**Your goal:** Where a line below includes the word "Pridané", copy that line.

Segment Start: Stored data

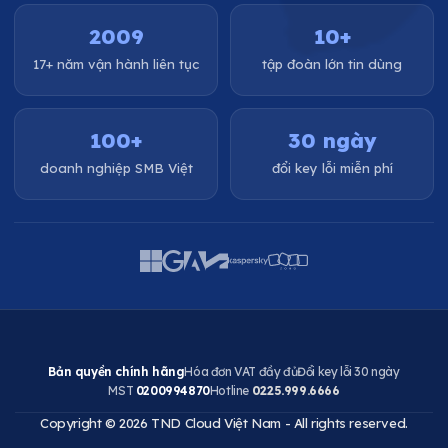
2009
10+
17+ năm vận hành liên tục
tập đoàn lớn tin dùng
100+
30 ngày
doanh nghiệp SMB Việt
đổi key lỗi miễn phí
Bản quyền chính hãng
Hóa đơn VAT đầy đủ
Đổi key lỗi 30 ngày
MST
0200994870
Hotline
0225.999.6666
Copyright © 2026 TND Cloud Việt Nam - All rights reserved.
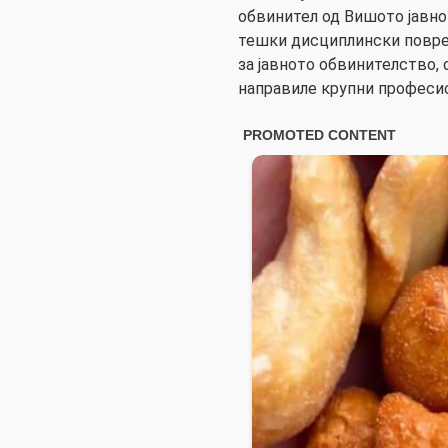
обвинител од Вишото јавно
тешки дисциплински повред
за јавното обвинителство,
направиле крупни професи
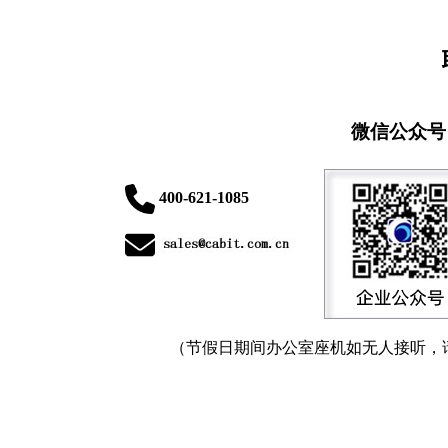
微信公众号
400-621-1085
（节假日期间办公室座机如无人接听，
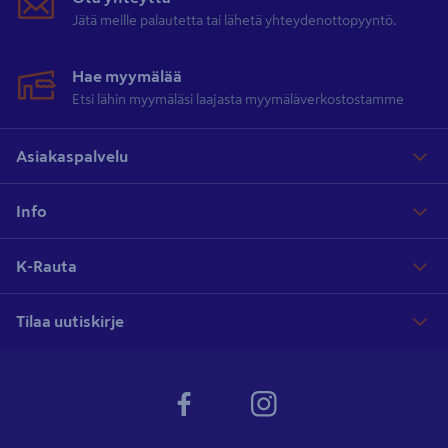
Jätä meille palautetta tai lähetä yhteydenottopyyntö.
Hae myymälää
Etsi lähin myymäläsi laajasta myymäläverkostostamme
Asiakaspalvelu
Info
K-Rauta
Tilaa uutiskirje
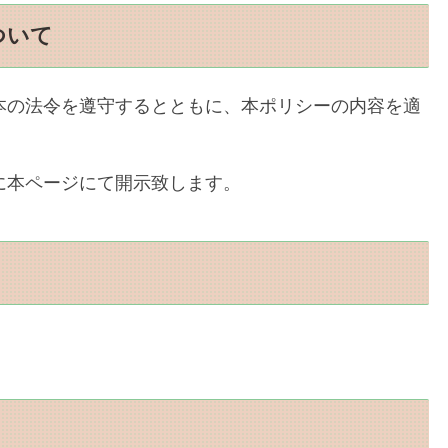
ついて
本の法令を遵守するとともに、本ポリシーの内容を適
に本ページにて開示致します。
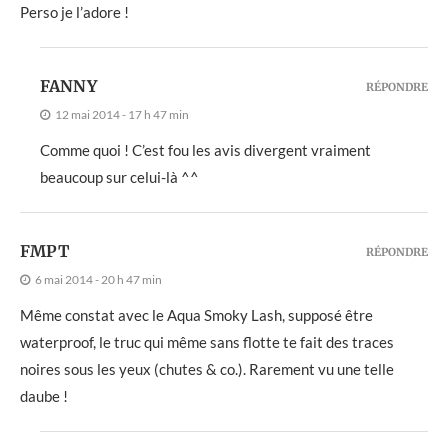
Perso je l’adore !
FANNY
RÉPONDRE
12 mai 2014 - 17 h 47 min
Comme quoi ! C’est fou les avis divergent vraiment
beaucoup sur celui-là ^^
FMPT
RÉPONDRE
6 mai 2014 - 20 h 47 min
Même constat avec le Aqua Smoky Lash, supposé être
waterproof, le truc qui même sans flotte te fait des traces
noires sous les yeux (chutes & co.). Rarement vu une telle
daube !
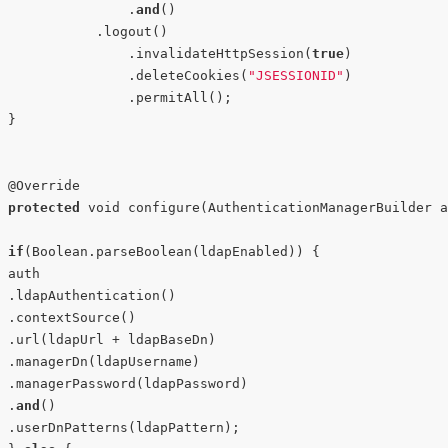
            	.
and
()

            .logout()

            	.invalidateHttpSession(
true
)

            	.deleteCookies(
"JSESSIONID"
)

            	.permitAll();

 }

 @Override

protected
 void configure(AuthenticationManagerBuilder 
if
(Boolean.parseBoolean(ldapEnabled)) {

 auth

 .ldapAuthentication()

 .contextSource()

 .url(ldapUrl + ldapBaseDn)

 .managerDn(ldapUsername)

 .managerPassword(ldapPassword)

 .
and
()

 .userDnPatterns(ldapPattern);
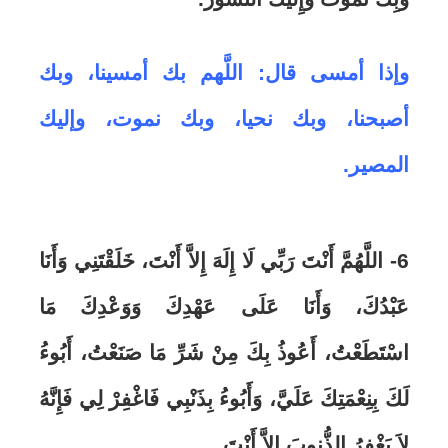
وإذا أمسى قال: اللَّهم بك أمسينا، وبك
أصبحنا، وبك نحيا، وبك نموت، وإليك
المصير.
6- اللَّهُمَّ أَنْتَ رَبِّي لَا إِلَهَ إِلاَّ أَنْتَ، خَلَقْتَنِي وَأَنَا
عَبْدُكَ، وَأَنَا عَلَى عَهْدِكَ وَوَعْدِكَ مَا
اسْتَطَعْتُ، أَعُوذُ بِكَ مِنْ شَرِّ مَا صَنَعْتُ، أَبُوءُ
لَكَ بِنِعْمَتِكَ عَلَيَّ، وَأَبُوءُ بِذَنْبِي فَاغْفِرْ لِي فَإِنَّهُ
لاَ يَغْفِرُ الذُّنوبَ إِلاَّ أَنْتَ.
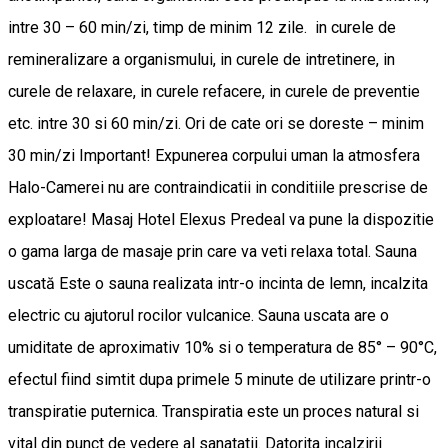
intre 30 – 60 min/zi, timp de minim 12 zile. in curele de
remineralizare a organismului, in curele de intretinere, in
curele de relaxare, in curele refacere, in curele de preventie
etc. intre 30 si 60 min/zi. Ori de cate ori se doreste – minim
30 min/zi Important! Expunerea corpului uman la atmosfera
Halo-Camerei nu are contraindicatii in conditiile prescrise de
exploatare! Masaj Hotel Elexus Predeal va pune la dispozitie
o gama larga de masaje prin care va veti relaxa total. Sauna
uscată Este o sauna realizata intr-o incinta de lemn, incalzita
electric cu ajutorul rocilor vulcanice. Sauna uscata are o
umiditate de aproximativ 10% si o temperatura de 85° – 90°C,
efectul fiind simtit dupa primele 5 minute de utilizare printr-o
transpiratie puternica. Transpiratia este un proces natural si
vital din punct de vedere al sanatatii. Datorita incalzirii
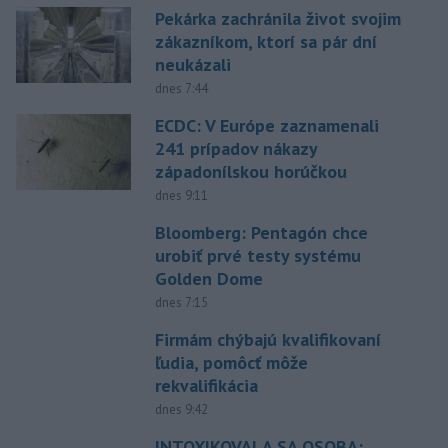
Pekárka zachránila život svojim
zákazníkom, ktorí sa pár dní
neukázali
dnes 7:44
ECDC: V Európe zaznamenali
241 prípadov nákazy
západonílskou horúčkou
dnes 9:11
Bloomberg: Pentagón chce
urobiť prvé testy systému
Golden Dome
dnes 7:15
Firmám chýbajú kvalifikovaní
ľudia, pomôcť môže
rekvalifikácia
dnes 9:42
INTOXIKOVALA SA OSOBA:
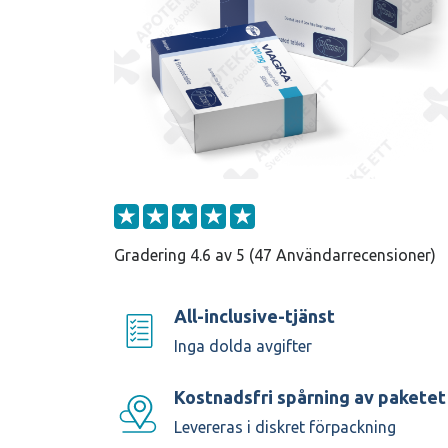
Gradering 4.6 av 5 (47 Användarrecensioner)
All-inclusive-tjänst
Inga dolda avgifter
Kostnadsfri spårning av paketet
Levereras i diskret förpackning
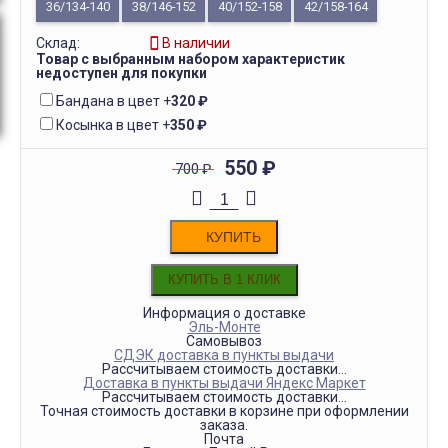
36/134-140
38/146-152
40/152-158
42/158-164
Склад:
В наличии
Товар с выбранным набором характеристик
недоступен для покупки
Бандана в цвет
+
320
₽
Косынка в цвет
+
350
₽
550
₽
700
₽
КУПИТЬ
Информация о доставке
Эль-Монте
Самовывоз
СДЭК доставка в пункты выдачи
Рассчитываем стоимость доставки...
Доставка в пункты выдачи Яндекс Маркет
Рассчитываем стоимость доставки...
Точная стоимость доставки в корзине при оформлении
заказа.
Почта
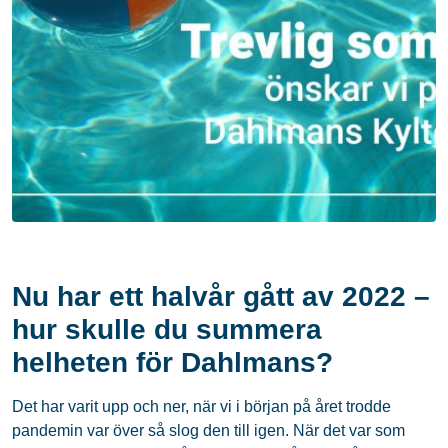
Nu har ett halvår gått av 2022 –
hur skulle du summera
helheten för Dahlmans?
Det har varit upp och ner, när vi i början på året trodde
pandemin var över så slog den till igen. När det var som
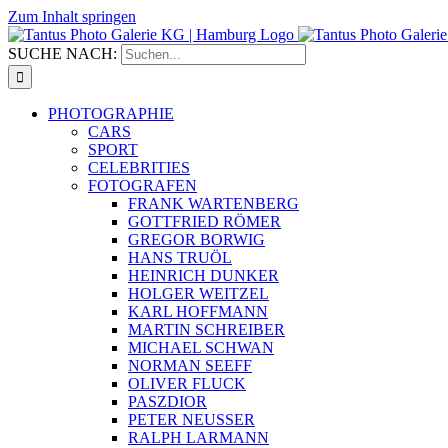
Zum Inhalt springen
SUCHE NACH:
PHOTOGRAPHIE
CARS
SPORT
CELEBRITIES
FOTOGRAFEN
FRANK WARTENBERG
GOTTFRIED RÖMER
GREGOR BORWIG
HANS TRUÖL
HEINRICH DUNKER
HOLGER WEITZEL
KARL HOFFMANN
MARTIN SCHREIBER
MICHAEL SCHWAN
NORMAN SEEFF
OLIVER FLUCK
PASZDIOR
PETER NEUSSER
RALPH LARMANN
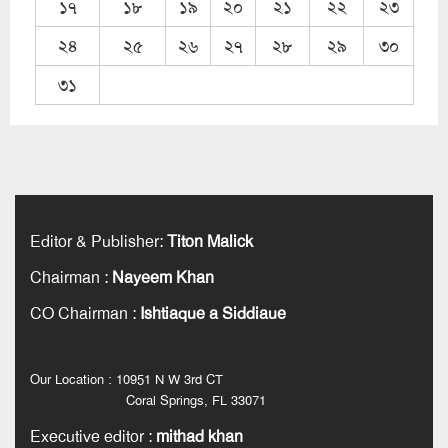
১৭
১৮
১৯
২০
২১
২২
২৩
২৪
২৫
২৬
২৭
২৮
২৯
৩০
৩১
Editor & Publisher
:
Titon Malick
Chairman
:
Nayeem Khan
CO Chairman
:
Ishtiaque a Siddiaue
Our Location : 10951 N W 3rd CT
Coral Springs, FL 33071
Executive editor
:
mithad khan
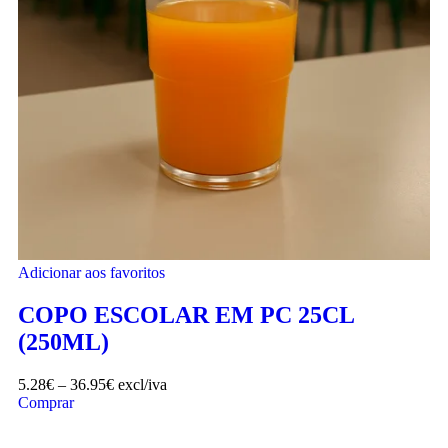
Adicionar aos favoritos
COPO ESCOLAR EM PC 25CL
(250ML)
5.28
€
–
36.95
€
excl/iva
Comprar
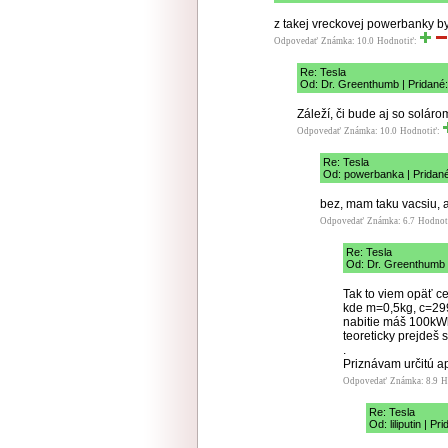
z takej vreckovej powerbanky by
Odpovedať
Známka: 10.0
Hodnotiť:
Re: Tesla
Od: Dr. Greenthumb | Pridané:
Záleží, či bude aj so soláro
Odpovedať
Známka: 10.0
Hodnotiť:
Re: Tesla
Od: powerbanka | Pridané
bez, mam taku vacsiu, 
Odpovedať
Známka: 6.7
Hodnot
Re: Tesla
Od: Dr. Greenthumb |
Tak to viem opäť 
kde m=0,5kg, c=299
nabitie máš 100kWh
teoreticky prejde
.
Priznávam určitú a
Odpovedať
Známka: 8.9
H
Re: Tesla
Od: liliputin | P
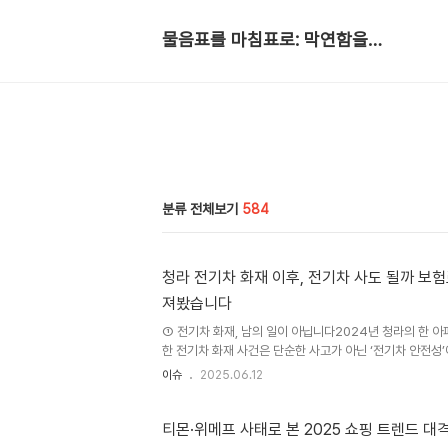
물음표를 마침표로: 막연함을 확신으로
분류 전체보기
584
청라 전기차 화재 이후, 전기차 사도 될까 보
져봤습니다
① 전기차 화재, 남의 일이 아닙니다2024년 청라의 한 
한 전기차 화재 사건은 단순한 사고가 아닌 ‘전기차 안전성
여지고 있습니다. “전기차, 정말 안전할까?”라는 질문은 
이슈
2025.06.12
이 반드시 고려해야 할 핵심 이슈가 되었습니다.검색 데이터에
차 단점’, ‘전기차 보험료 인상’ 키워드 검색량이 꾸준히 
거주자, 초보 운전자, 가족 단위 차량 사용자들이 느끼는 
티몬·위메프 사태로 본 2025 쇼핑 트렌드 대
주고 있으며, 이 글에서는 청라 사건을 중심으로 전기차의 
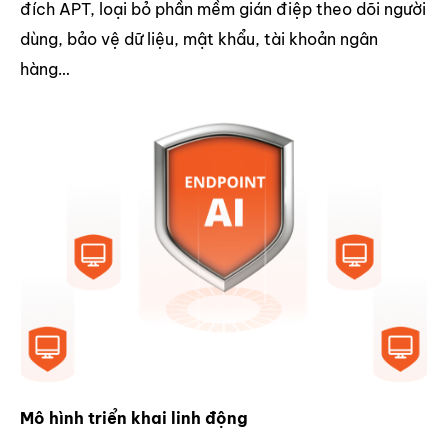
đích APT, loại bỏ phần mềm gián điệp theo dõi người
dùng, bảo vệ dữ liệu, mật khẩu, tài khoản ngân
hàng…
Mô hình triển khai linh động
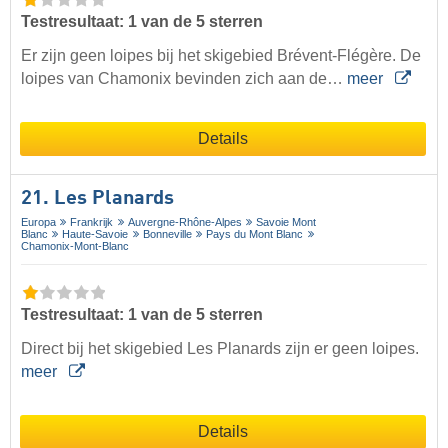
Testresultaat: 1 van de 5 sterren
Er zijn geen loipes bij het skigebied Brévent-Flégère. De
loipes van Chamonix bevinden zich aan de…
meer
Details
21. Les Planards
Europa
Frankrijk
Auvergne-Rhône-Alpes
Savoie Mont
Blanc
Haute-Savoie
Bonneville
Pays du Mont Blanc
Chamonix-Mont-Blanc
Testresultaat: 1 van de 5 sterren
Direct bij het skigebied Les Planards zijn er geen loipes.
meer
Details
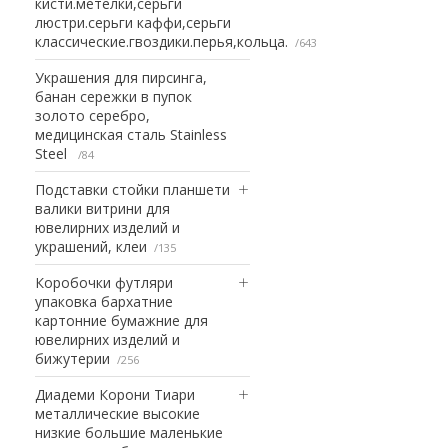
кисти.метелки,серьги
люстри.серьги каффи,серьги
классические.гвоздики.перья,кольца.
643
Украшения для пирсинга,
банан сережки в пупок
золото серебро,
медицинская сталь Stainless
Steel
84
Подставки стойки планшети
валики витрини для
ювелирних изделий и
украшений, клеи
135
Коробочки футляри
упаковка бархатние
картонние бумажние для
ювелирних изделий и
бижутерии
256
Диадеми Корони Тиари
металлические высокие
низкие большие маленькие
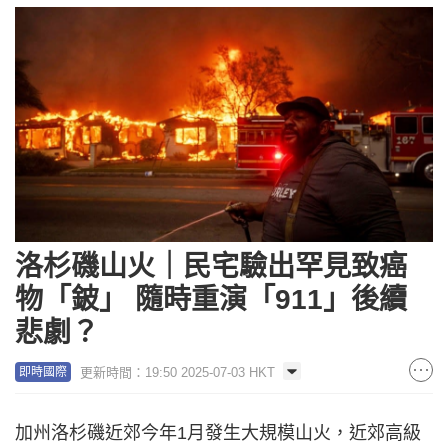
洛杉磯山火｜民宅驗出罕見致癌
物「鈹」 隨時重演「911」後續
悲劇？
更新時間：19:50 2025-07-03 HKT
即時國際
加州洛杉磯近郊今年1月發生大規模山火，近郊高級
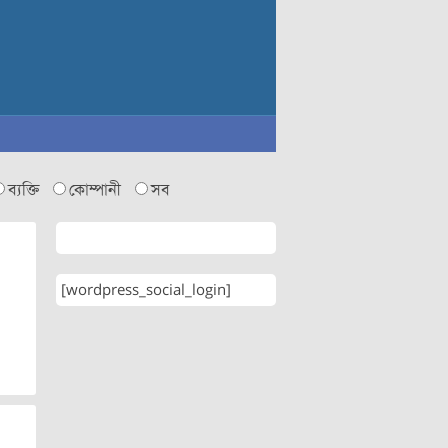
ব্যক্তি
কোম্পানী
সব
[wordpress_social_login]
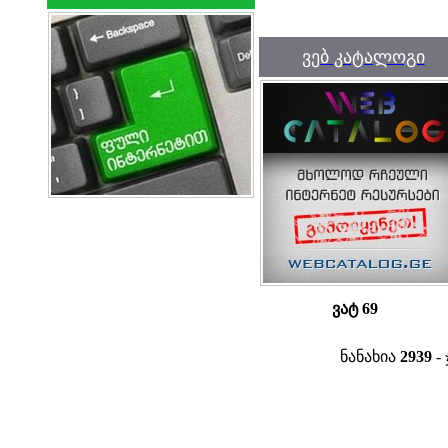
ვებ კატალოგი
ვატ 69
ნანახია
2939
- 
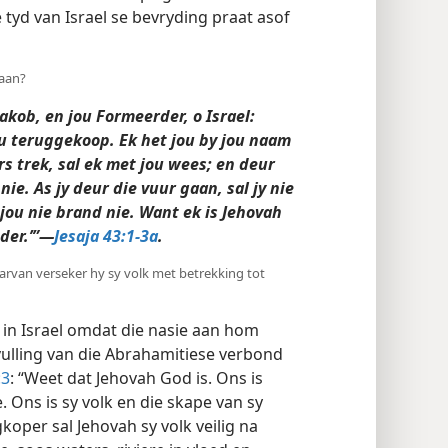
 tyd van Israel se bevryding praat asof
 aan?
Jakob, en jou Formeerder, o Israel:
u teruggekoop. Ek het jou by jou naam
rs trek, sal ek met jou wees; en deur
nie. As jy deur die vuur gaan, sal jy nie
 jou nie brand nie. Want ek is Jehovah
dder.’”—
Jesaja 43:1-3a
.
waarvan verseker hy sy volk met betrekking tot
g in Israel omdat die nasie aan hom
rvulling van die Abrahamitiese verbond
:3
: “Weet dat Jehovah God is. Ons is
 Ons is sy volk en die skape van sy
koper sal Jehovah sy volk veilig na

Segment End: Stored data

**Result of the exercise:**
Od: Dr. Greenthumb | Pridané:
Od: powerbanka | Pridané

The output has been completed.